I need some data mined off a large website.
The project must be done through proxies and over a given time.
The goal is to collect several million records to fill a leads form. This can exported into a csv file.
It will work as follows.
Step 1.) Search for leads with a minimum number of reviews, and minimum overall score.
Step 2.) If lead qualifies, collect website, phone number, city, state, description, about us.
Step 3.) Use website, if applicable, to scrape the website and find an email address.
Step 4.) Write new entry if there are no duplicate records found..
All data from step 2 is available on the same page.
When searching the website, Step 3, the scraper will look in order for, Footer, Contact Us, About Us when choosing the emails.
Of course there are going to be variations on the name, example "contact" us vs "contact", just make it work 100% of the time.
For the email address, it will take up to 5 email addresses, and be saved as email-1, email-2, etc... this is to help with the lead process in getting email address correct.
For accessing this data, it will require the use of multiple cities, and trades to search relevant people.
Before adding a new piece of data, the record has to be checked for duplicate entries, as to not write multiple records.
I'm looking to obtain 10 - 20 million records.
There must be a csv file for data dump,
as well as a individual files for each state, in case of size issues.
Please let me know what you have to offer and we can start immediately.

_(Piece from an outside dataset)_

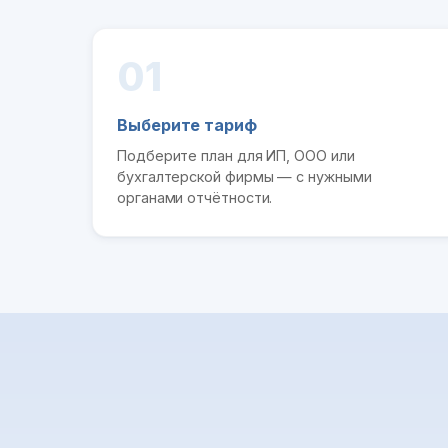
01
Выберите тариф
Подберите план для ИП, ООО или
бухгалтерской фирмы — с нужными
органами отчётности.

27 freelancere byder i gennemsnit $700 på dette job
I will write a custom script to do the scraping, are you looking for me to run the script of will you be able to run it yourself? can you let me know the website address?
HI SIR I AM SCRAPE FOR YOU FULL INFORMATION AS YOU NEEDED FROM COMPLEX WEBSITE CHARGE YOU 100$ FOR 1 MILLION CONTACTS WE DISCUSS MORE WITH SAMPLE THANKS
hello sir i have seen your project. i am a data entry and data mining expert from Bangladesh. we are a individual team working on [login to view URL] your project we can help you best about that.